The securities being offered in the registered direct offering described above are being offered pursuant to a "shelf" registration statement (File No. 333-255477) filed with the Securities and Exchange Commission (SEC) on April 23, 2021 and declared effective on May 4, 2021. Such securities may be offered only by means of a prospectus, including a prospectus supplement, forming a part of the effective registration statement. A prospectus supplement and the accompanying prospectus relating to the registered direct offering of the securities will be filed with the SEC. Electronic copies of the prospectus supplement and the accompanying prospectus relating to the registered direct offering of the securities may be obtained, when available, on the SEC's website at http://www.sec.gov or by contacting the Company at 3250 Oakland Hills Court, Fairfield, California 94534.
This press release does not constitute an offer to sell or the solicitation of an offer to buy, nor there any sales of these securities in any jurisdiction in which such offer, solicitation or sale would be unlawful prior to registration or qualification under the securities laws of such jurisdiction.
About CurrencyWorks
CurrencyWorks Inc. (CSE: CWRK and OTCQB: CWRK) is a publicly-traded company that builds and operates FinTech Platforms for Digital Currencies, Digital Assets, and Security Tokens.
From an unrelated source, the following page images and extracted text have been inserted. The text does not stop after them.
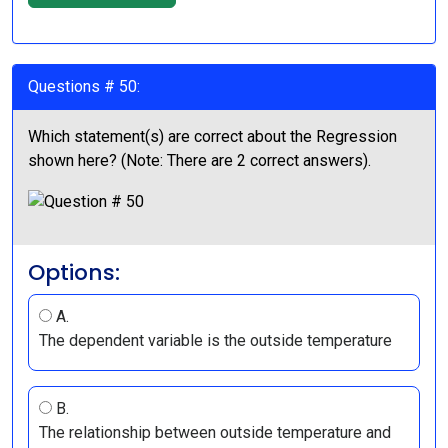
Questions # 50:
Which statement(s) are correct about the Regression
shown here? (Note: There are 2 correct answers).
Options:
A.
The dependent variable is the outside temperature
B.
The relationship between outside temperature and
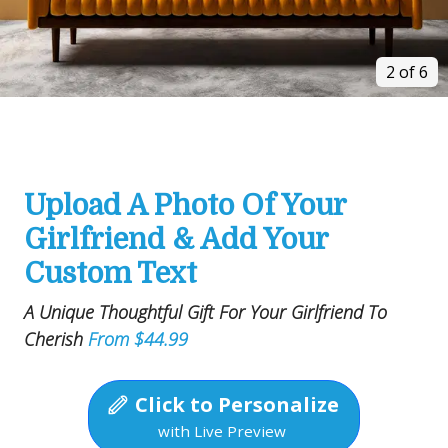
2 of 6
Upload A Photo Of Your
Girlfriend & Add Your
Custom Text
A Unique Thoughtful Gift For Your Girlfriend To
Cherish
From $44.99
Click to Personalize
with Live Preview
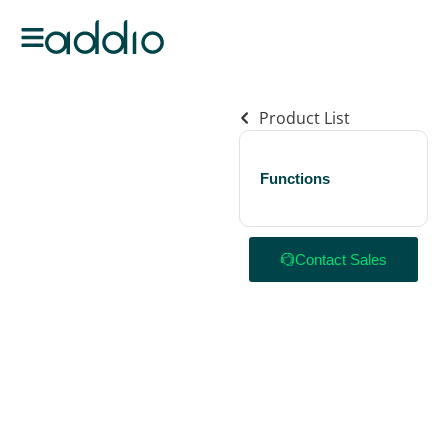
Product List
Functions
Contact Sales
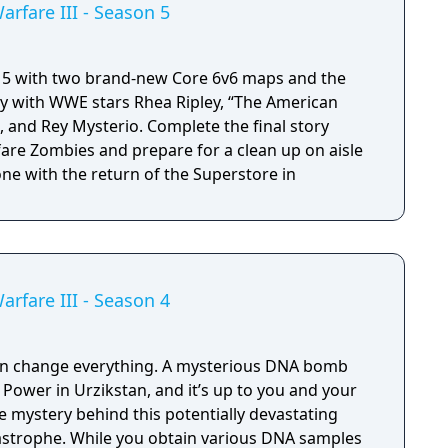
arfare III - Season 5
 5 with two brand-new Core 6v6 maps and the
lty with WWE stars Rhea Ripley, “The American
and Rey Mysterio. Complete the final story
re Zombies and prepare for a clean up on aisle
zone with the return of the Superstore in
arfare III - Season 4
can change everything. A mysterious DNA bomb
Power in Urzikstan, and it’s up to you and your
 mystery behind this potentially devastating
strophe. While you obtain various DNA samples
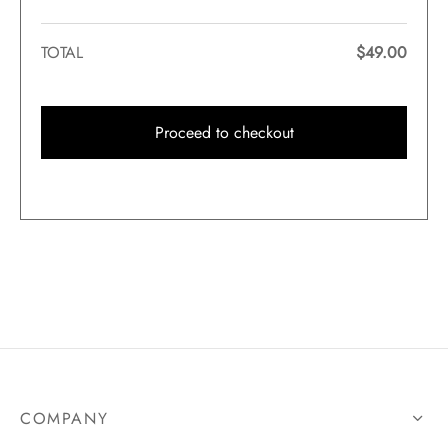
TOTAL
$
49.00
Proceed to checkout
COMPANY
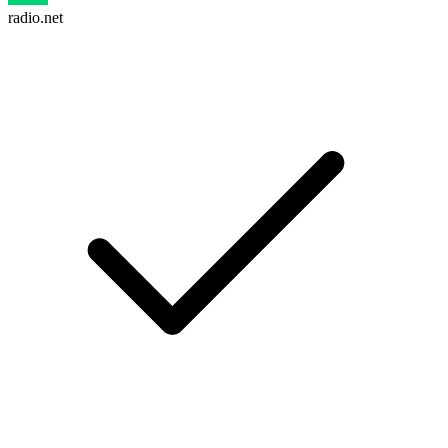
radio.net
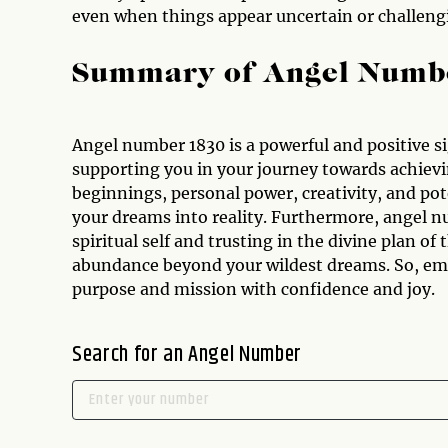
even when things appear uncertain or challeng
Summary of Angel Numb
Angel number 1830 is a powerful and positive s
supporting you in your journey towards achievi
beginnings, personal power, creativity, and pote
your dreams into reality. Furthermore, angel n
spiritual self and trusting in the divine plan of
abundance beyond your wildest dreams. So, emb
purpose and mission with confidence and joy.
Search for an Angel Number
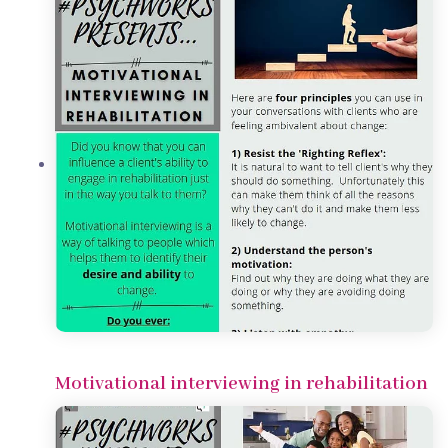
Motivational interviewing in rehabilitation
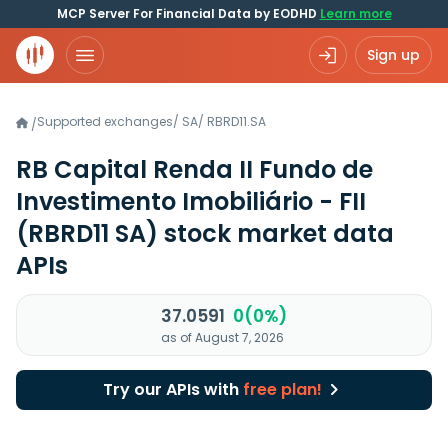
MCP Server For Financial Data by EODHD
Learn more
Sign up
Supported exchanges
/
SA
/
RBRD11.SA
/
RB Capital Renda II Fundo de
Investimento Imobiliário - FII
(RBRD11 SA)
stock market data
APIs
37.0591
0(0%)
as of August 7, 2026
Try our APIs with
free plan!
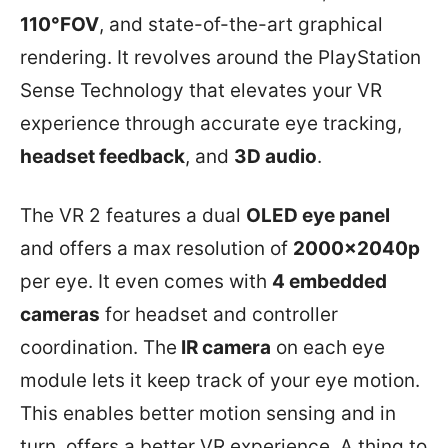
110°FOV
, and state-of-the-art graphical
rendering. It revolves around the PlayStation
Sense Technology that elevates your VR
experience through accurate eye tracking,
headset feedback
, and
3D audio
.
The VR 2 features a dual
OLED eye panel
and offers a max resolution of
2000x2040p
per eye. It even comes with
4 embedded
cameras
for headset and controller
coordination. The
IR camera
on each eye
module lets it keep track of your eye motion.
This enables better motion sensing and in
turn, offers a better VR experience. A thing to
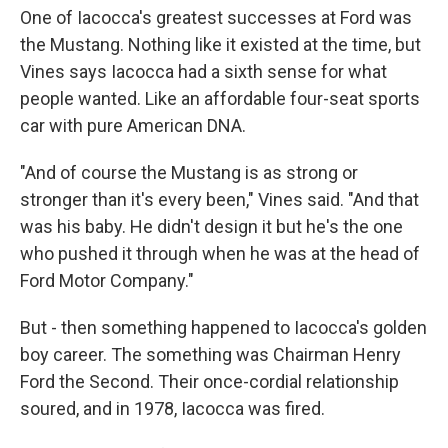
One of Iacocca's greatest successes at Ford was
the Mustang. Nothing like it existed at the time, but
Vines says Iacocca had a sixth sense for what
people wanted. Like an affordable four-seat sports
car with pure American DNA.
"And of course the Mustang is as strong or
stronger than it's every been," Vines said. "And that
was his baby. He didn't design it but he's the one
who pushed it through when he was at the head of
Ford Motor Company."
But - then something happened to Iacocca's golden
boy career. The something was Chairman Henry
Ford the Second. Their once-cordial relationship
soured, and in 1978, Iacocca was fired.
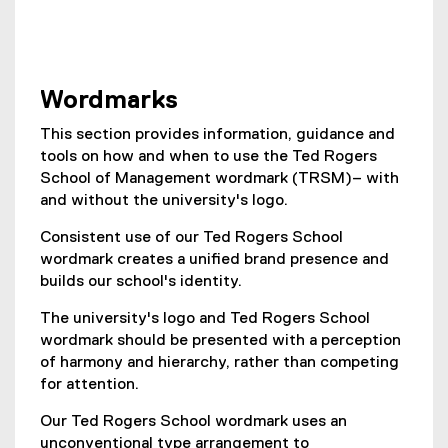
Wordmarks
This section provides information, guidance and
tools on how and when to use the Ted Rogers
School of Management wordmark (TRSM)– with
and without the university's logo.
Consistent use of our Ted Rogers School
wordmark creates a unified brand presence and
builds our school's identity.
The university's logo and Ted Rogers School
wordmark should be presented with a perception
of harmony and hierarchy, rather than competing
for attention.
Our Ted Rogers School wordmark uses an
unconventional type arrangement to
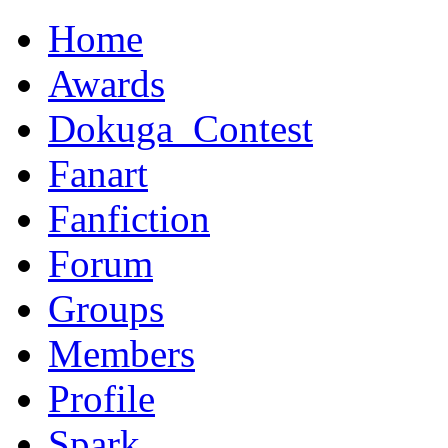
Home
Awards
Dokuga_Contest
Fanart
Fanfiction
Forum
Groups
Members
Profile
Spark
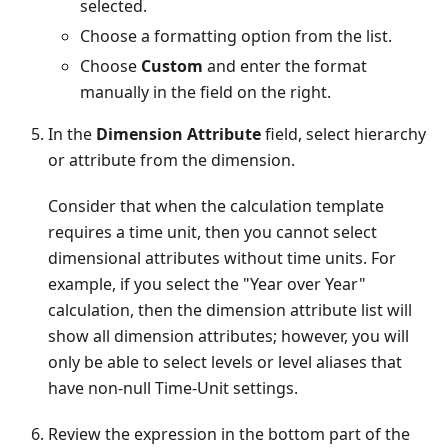
selected.
Choose a formatting option from the list.
Choose
Custom
and enter the format
manually in the field on the right.
In the
Dimension Attribute
field, select hierarchy
or attribute from the dimension.
Consider that when the calculation template
requires a time unit, then you cannot select
dimensional attributes without time units. For
example, if you select the "Year over Year"
calculation, then the dimension attribute list will
show all dimension attributes; however, you will
only be able to select levels or level aliases that
have non-null Time-Unit settings.
Review the expression in the bottom part of the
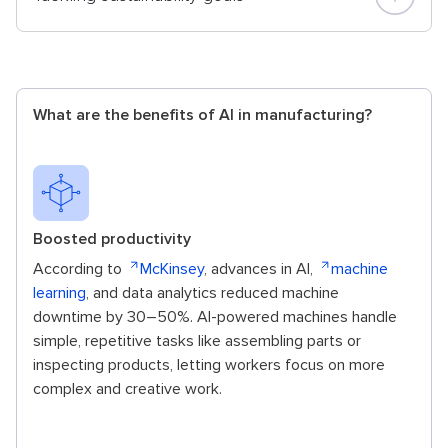
What are the benefits of AI in manufacturing?
Boosted productivity
According to
McKinsey
, advances in AI,
machine
learning
, and data analytics reduced machine
downtime by 30–50%. AI-powered machines handle
simple, repetitive tasks like assembling parts or
inspecting products, letting workers focus on more
complex and creative work.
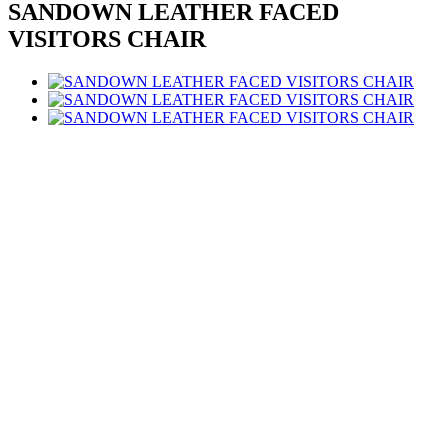
SANDOWN LEATHER FACED
VISITORS CHAIR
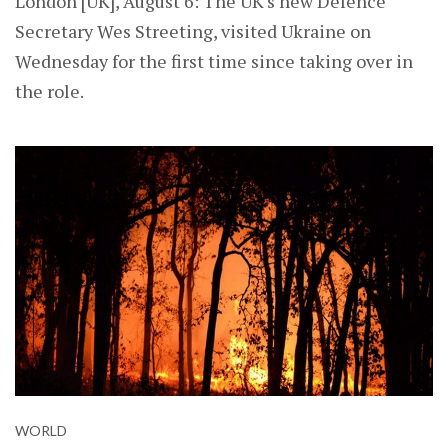
London [UK], August 6: The UK's new Defence
Secretary Wes Streeting, visited Ukraine on
Wednesday for the first time since taking over in
the role.
WORLD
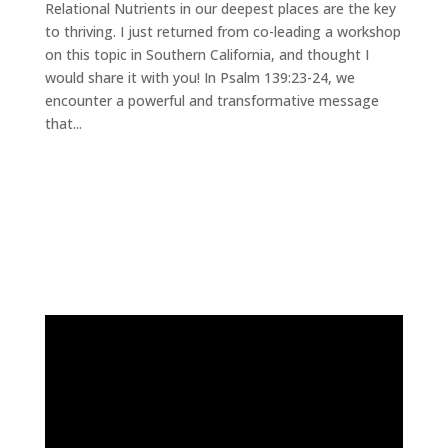
Relational Nutrients in our deepest places are the key
to thriving. I just returned from co-leading a workshop
on this topic in Southern California, and thought I
would share it with you! In Psalm 139:23-24, we
encounter a powerful and transformative message
that...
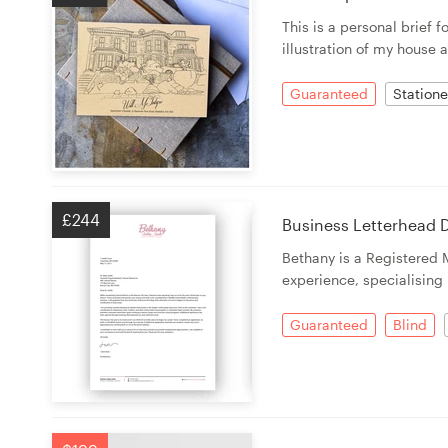
This is a personal brief 
illustration of my house 
Guaranteed
Statione
£244
Business Letterhead D
Bethany is a Registered 
experience, specialising 
Guaranteed
Blind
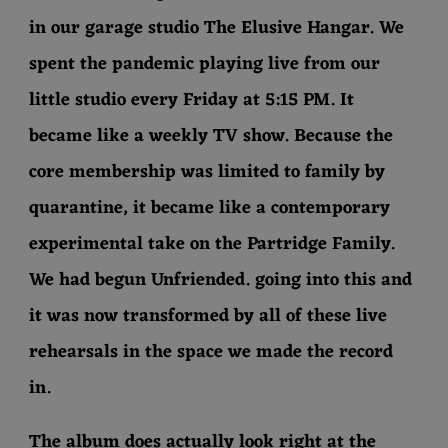
in our garage studio The Elusive Hangar. We
spent the pandemic playing live from our
little studio every Friday at 5:15 PM. It
became like a weekly TV show. Because the
core membership was limited to family by
quarantine, it became like a contemporary
experimental take on the Partridge Family.
We had begun Unfriended. going into this and
it was now transformed by all of these live
rehearsals in the space we made the record
in.
The album does actually look right at the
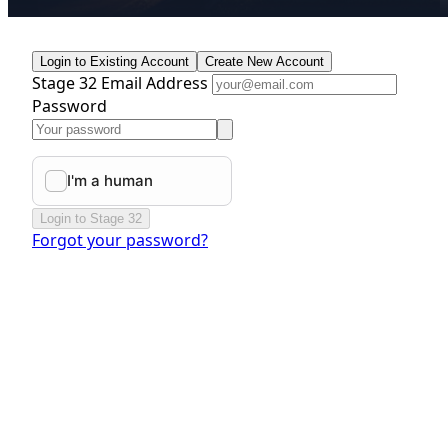
Login to Existing Account
Create New Account
Stage 32 Email Address
Password
Login to Stage 32
Forgot your password?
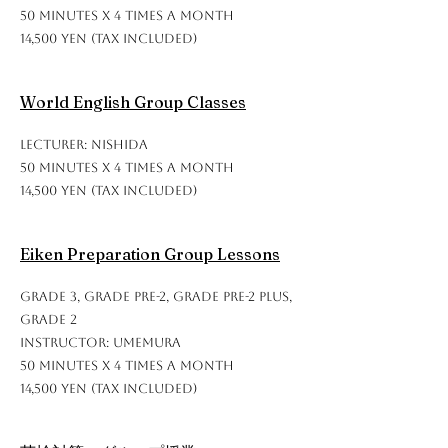
50 minutes x 4 times a month
14,500 yen (tax included)
World English Group Classes
Lecturer: Nishida
50 minutes x 4 times a month
14,500 yen (tax included)
Eiken Preparation Group Lessons
Grade 3, Grade Pre-2, Grade Pre-2 Plus,
Grade 2
Instructor: Umemura
50 minutes x 4 times a month
14,500 yen (tax included)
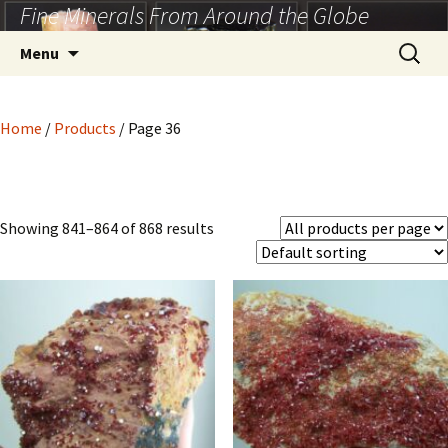
Fine Minerals From Around the Globe
Skip
to
Search
Menu
content
for:
Home
/
Products
/ Page 36
Showing 841–864 of 868 results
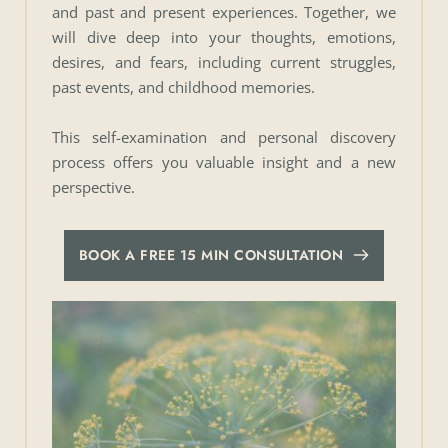
and past and present experiences. Together, we 
will dive deep into your thoughts, emotions, 
desires, and fears, including current struggles, 
past events, and childhood memories. 
This self-examination and personal discovery 
process offers you valuable insight and a new 
perspective.
BOOK A FREE 15 MIN CONSULTATION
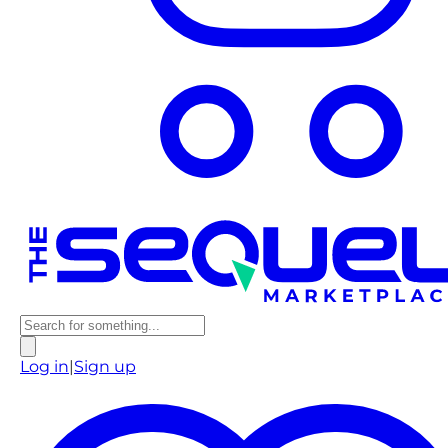
Log in
|
Sign up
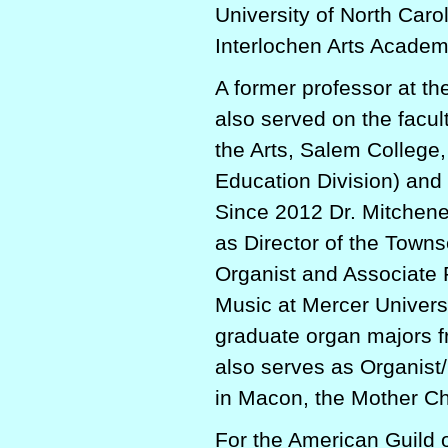
University of North Caro
Interlochen Arts Academ
A former professor at th
also served on the facult
the Arts, Salem Colleg
Education Division) and
Since 2012 Dr. Mitchene
as Director of the Towns
Organist and Associate 
Music at Mercer Universi
graduate organ majors 
also serves as Organist/
in Macon, the Mother Chu
For the American Guild 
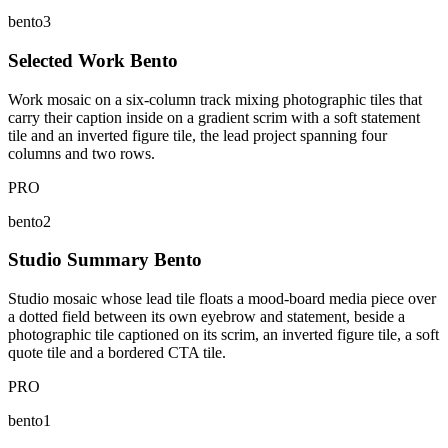
bento3
Selected Work Bento
Work mosaic on a six-column track mixing photographic tiles that
carry their caption inside on a gradient scrim with a soft statement
tile and an inverted figure tile, the lead project spanning four
columns and two rows.
PRO
bento2
Studio Summary Bento
Studio mosaic whose lead tile floats a mood-board media piece over
a dotted field between its own eyebrow and statement, beside a
photographic tile captioned on its scrim, an inverted figure tile, a soft
quote tile and a bordered CTA tile.
PRO
bento1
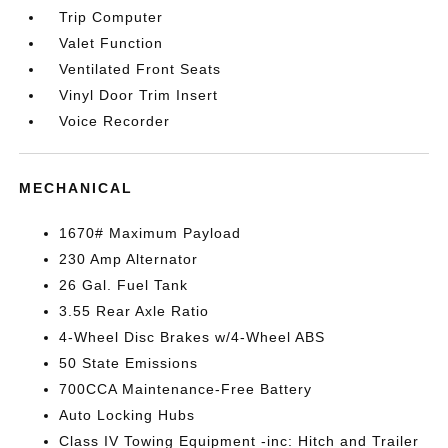
Trip Computer
Valet Function
Ventilated Front Seats
Vinyl Door Trim Insert
Voice Recorder
MECHANICAL
1670# Maximum Payload
230 Amp Alternator
26 Gal. Fuel Tank
3.55 Rear Axle Ratio
4-Wheel Disc Brakes w/4-Wheel ABS
50 State Emissions
700CCA Maintenance-Free Battery
Auto Locking Hubs
Class IV Towing Equipment -inc: Hitch and Trailer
For more information on CurrencyWorks, please visit us at www.currencyworks.io. For additional investor info, visit www.currencyworks.io or www.sedar.com and www.sec.gov searching CWRK.
Company Contact
Bruce Elliott, President
Phone: 424-570-9446
Bruce.elliott@currencyworks.io
Forward-Looking Statements
This news release contains “forward-looking statements.” Statements in this news release that are not purely historical are forward-looking statements and include any statements regarding beliefs, plans, expectations or intentions regarding the future. Such forward-looking statements include, among other things: statements regarding the intended use of proceeds, statements regarding the private placement and the Debt Settlement and the expected closing date of the registered direct offering. There can be no assurance that such statements will prove to be accurate and actual results and future events could differ materially from those anticipated in such statements.
The reader is cautioned that assumptions used in the preparation of any forward-looking statements may prove to be incorrect. Events or circumstances may cause actual results to differ materially from those predicted, as a result of numerous known and unknown risks, uncertainties, and other factors, many of which are beyond the control of the Company. The reader is cautioned not to place undue reliance on any forward-looking statement. Such information, although considered reasonable by management at the time of preparation, may prove to be incorrect and actual results may differ materially from those anticipated. Forward-looking statements contained in this news release are expressly qualified by this cautionary statement. Risks and uncertainties about the Company’s business are more fully discussed in the Company’s disclosure materials, including its prospectus supplement and accompanying prospectus related to the registered direct offering/reports and other documents filed with the SEC and the Canadian securities regulators and which can be obtained from either at www.sec.gov or www.sedar.com. The forward-looking statements contained in this news release are made as of the date of this news release and the Company assumes no obligation to update any forward-looking statement or to update the reasons why actual results could differ from such statements except to the extent required by law.